The creation of Faegre Baker Daniels from the merger of Minneapolis law firm Faegre & Benson with an Indiana outfit will change all sorts of things, but one of them intrigued me in particular: what happened to Benson? The Faegre web site offered no hint of who Benson was.

Thomas G. Morgan, a partner at Faegre, responded to my query Thursday by sending a short posthumous biography of Benson by Norman R. Carpenter and a 1986 obituary (from my newspaper!). Morgan said it was his privilege to know both John B. "Bart " Faegre Sr. and John Cabot Benson personally, who, according to the info he provided, spent most of their professional lives together.

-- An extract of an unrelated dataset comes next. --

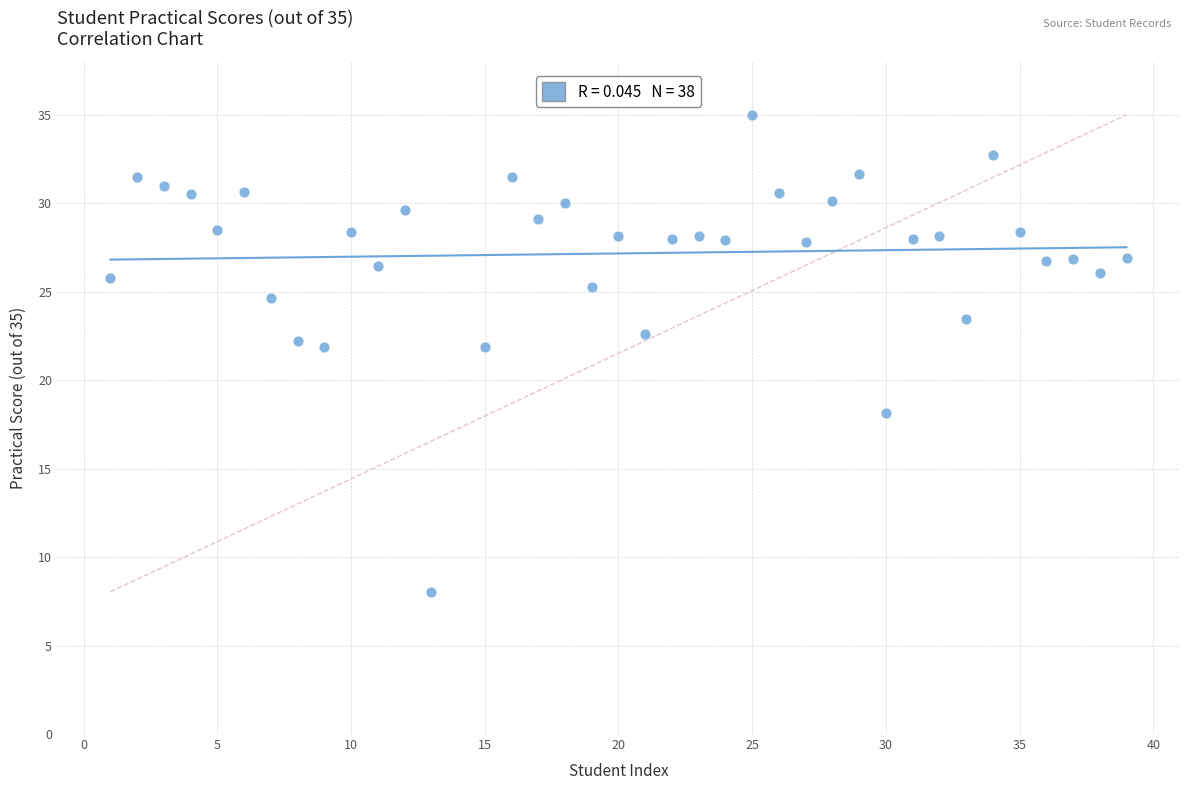

What is the range of Y values (max minus min)?

27.0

Benson, a native of Heron Lake, Minn., supposedly met Faegre in a violent way on the football field in 1909. Benson was playing for Hamline University, Faegre for the University of Minnesota. "John Benson remembered only receiving the kick-off in that game, he was tackled so energetically, supposedly by defensive end Faegre, that he was sidelined the rest of the afternoon," according to Carpenter's bio.

While in law school, Benson worked as a clerk at a Minneapolis firm called Cobb & Wheelwright. After getting his degree from the University of Minnesota, Benson went to Chicago to study that city's new legal aid program. In 1913, he founded a counterpart back home that became the Legal Aid Society of Minneapolis.

A year later, Benson went back to Cobb & Wheelwright, and got his name added at the end in 1919. The names of Cobb and Wheelwright were jettisoned and that firm became Faegre & Benson in 1941. No hard feelings from the football days prevented the two from practicing corporate law together for the next four decades. After a remarkable 69 years in the legal profession, Benson retired in 1980.

Faegre and Benson were so synchronized that they died 23 days apart in the fall of 1986. Faegre was 99. Benson was 96. For the next 25 years, their partnership lived on in the name of their firm, but business will be business, and Benson must go.